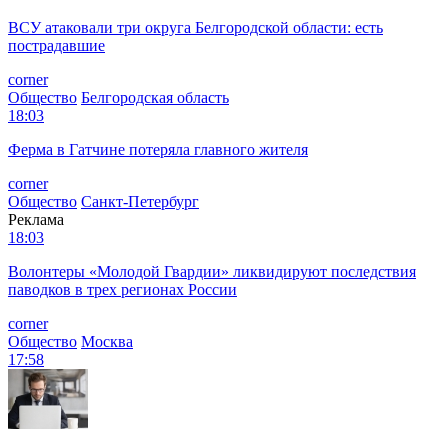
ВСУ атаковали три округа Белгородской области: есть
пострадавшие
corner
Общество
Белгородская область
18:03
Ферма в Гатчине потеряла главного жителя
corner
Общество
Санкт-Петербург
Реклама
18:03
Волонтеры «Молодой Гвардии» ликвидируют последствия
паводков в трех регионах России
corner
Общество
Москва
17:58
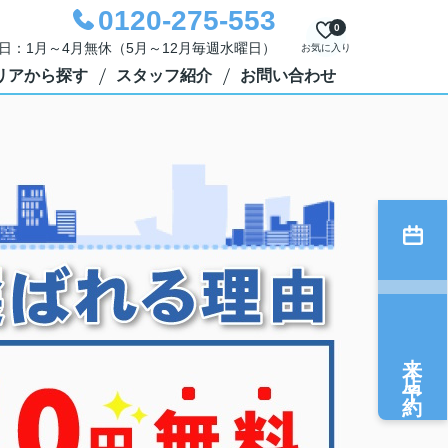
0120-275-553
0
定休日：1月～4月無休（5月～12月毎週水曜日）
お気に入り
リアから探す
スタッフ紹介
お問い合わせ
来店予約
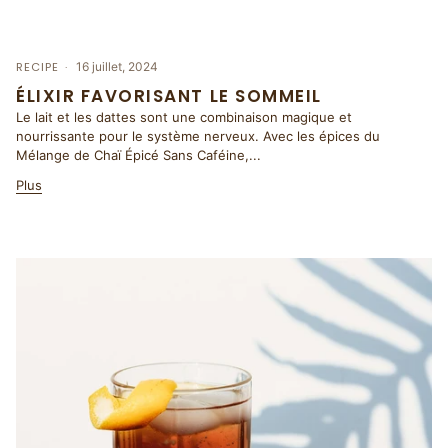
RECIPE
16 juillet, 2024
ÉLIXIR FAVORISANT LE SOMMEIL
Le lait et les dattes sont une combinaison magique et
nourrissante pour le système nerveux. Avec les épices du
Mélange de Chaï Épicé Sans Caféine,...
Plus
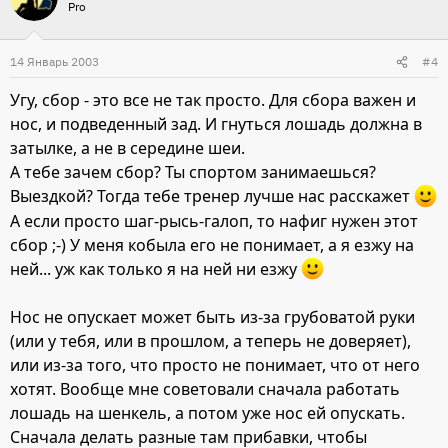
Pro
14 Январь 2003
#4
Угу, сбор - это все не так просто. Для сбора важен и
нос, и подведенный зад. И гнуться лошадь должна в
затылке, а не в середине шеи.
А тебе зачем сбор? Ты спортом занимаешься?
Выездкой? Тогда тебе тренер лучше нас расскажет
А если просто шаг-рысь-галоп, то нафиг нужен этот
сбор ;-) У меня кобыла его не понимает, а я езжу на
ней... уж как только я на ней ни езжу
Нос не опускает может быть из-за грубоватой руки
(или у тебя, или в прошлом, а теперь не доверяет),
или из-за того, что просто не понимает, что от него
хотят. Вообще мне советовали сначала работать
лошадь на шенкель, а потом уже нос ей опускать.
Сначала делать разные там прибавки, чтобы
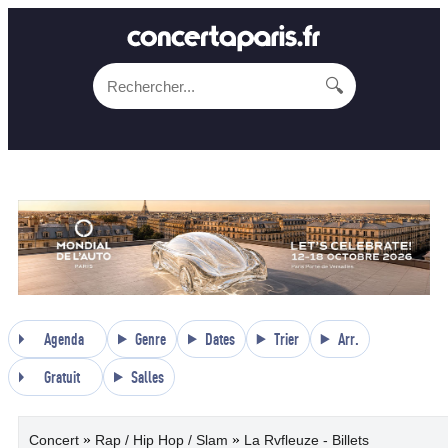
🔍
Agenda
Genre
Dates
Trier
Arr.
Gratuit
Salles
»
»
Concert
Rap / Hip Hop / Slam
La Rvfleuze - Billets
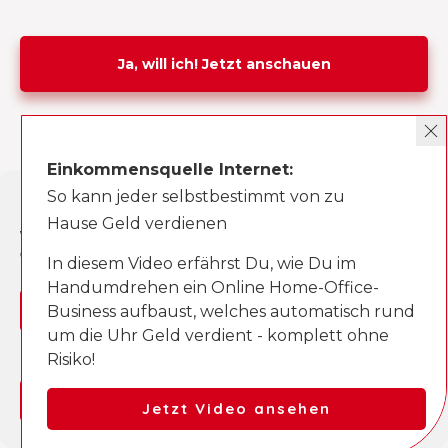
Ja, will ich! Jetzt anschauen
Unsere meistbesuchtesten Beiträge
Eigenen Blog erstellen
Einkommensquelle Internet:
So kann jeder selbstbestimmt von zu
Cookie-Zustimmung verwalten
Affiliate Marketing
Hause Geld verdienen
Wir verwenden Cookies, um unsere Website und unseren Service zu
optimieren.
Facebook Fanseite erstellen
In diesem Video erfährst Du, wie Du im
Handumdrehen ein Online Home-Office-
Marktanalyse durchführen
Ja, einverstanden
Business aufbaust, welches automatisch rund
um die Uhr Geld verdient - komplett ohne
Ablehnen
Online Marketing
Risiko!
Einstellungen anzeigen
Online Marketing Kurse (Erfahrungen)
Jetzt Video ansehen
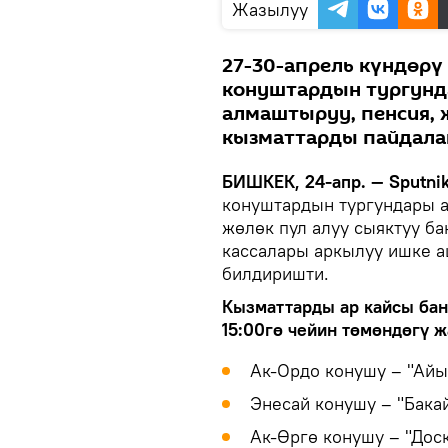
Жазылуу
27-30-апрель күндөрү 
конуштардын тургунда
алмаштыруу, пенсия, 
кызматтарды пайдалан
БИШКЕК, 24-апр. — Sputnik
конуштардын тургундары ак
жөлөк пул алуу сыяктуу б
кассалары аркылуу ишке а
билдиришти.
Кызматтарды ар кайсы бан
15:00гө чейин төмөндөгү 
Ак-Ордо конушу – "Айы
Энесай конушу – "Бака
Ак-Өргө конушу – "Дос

EXERCISE DIRECTIONS | Reproduce the text of the items above with every "Общество" replaced by "Новости" and everything else unchanged. Leave the pictures out of your answer.

SOLUTION FOR THIS TASK |
ВСУ атаковали три округа Белгородской области: есть
пострадавшие
corner
Новости
Белгородская область
18:03
Ферма в Гатчине потеряла главного жителя
corner
Новости
Санкт-Петербург
Реклама
18:03
Волонтеры «Молодой Гвардии» ликвидируют последствия
паводков в трех регионах России
corner
Новости
Москва
17:58
0120-275-553
0
定休日：1月～4月無休（5月～12月毎週水曜日）
お気に入り
リアから探す
スタッフ紹介
お問い合わせ
来店予約
RECIPE
16 juillet, 2024
ÉLIXIR FAVORISANT LE SOMMEIL
Le lait et les dattes sont une combinaison magique et
nourrissante pour le système nerveux. Avec les épices du
Mélange de Chaï Épicé Sans Caféine,...
Plus
Pro
14 Январь 2003
#4
Угу, сбор - это все не так просто. Для сбора важен и
нос, и подведенный зад. И гнуться лошадь должна в
затылке, а не в середине шеи.
А тебе зачем сбор? Ты спортом занимаешься?
Выездкой? Тогда тебе тренер лучше нас расскажет
А если просто шаг-рысь-галоп, то нафиг нужен этот
сбор ;-) У меня кобыла его не понимает, а я езжу на
ней... уж как только я на ней ни езжу
Нос не опускает может быть из-за грубоватой руки
(или у тебя, или в прошлом, а теперь не доверяет),
или из-за того, что просто не понимает, что от него
хотят. Вообще мне советовали сначала работать
лошадь на шенкель, а потом уже нос ей опускать.
Сначала делать разные там прибавки, чтобы
🔍
Agenda
Genre
Dates
Trier
Arr.
Gratuit
Salles
»
»
Concert
Rap / Hip Hop / Slam
La Rvfleuze - Billets
Ja, will ich! Jetzt anschauen
Unsere meistbesuchtesten Beiträge
Eigenen Blog erstellen
Einkommensquelle Internet:
So kann jeder selbstbestimmt von zu
Cookie-Zustimmung verwalten
Affiliate Marketing
Hause Geld verdienen
Wir verwenden Cookies, um unsere Website und unseren Service zu
optimieren.
Facebook Fanseite erstellen
In diesem Video erfährst Du, wie Du im
Handumdrehen ein Online Home-Office-
Marktanalyse durchführen
Ja, einverstanden
Business aufbaust, welches automatisch rund
um die Uhr Geld verdient - komplett ohne
Ablehnen
Online Marketing
Risiko!
Einstellungen anzeigen
Online Marketing Kurse (Erfahrungen)
Jetzt Video ansehen
Жазылуу
27-30-апрель күндөрү 
конуштардын тургунда
алмаштыруу, пенсия, 
кызматтарды пайдалан
БИШКЕК, 24-апр. — Sputnik
конуштардын тургундары ак
жөлөк пул алуу сыяктуу б
кассалары аркылуу ишке а
билдиришти.
Кызматтарды ар кайсы бан
15:00гө чейин төмөндөгү 
Ак-Ордо конушу – "Айы
Энесай конушу – "Бака
Ак-Өргө конушу – "Дос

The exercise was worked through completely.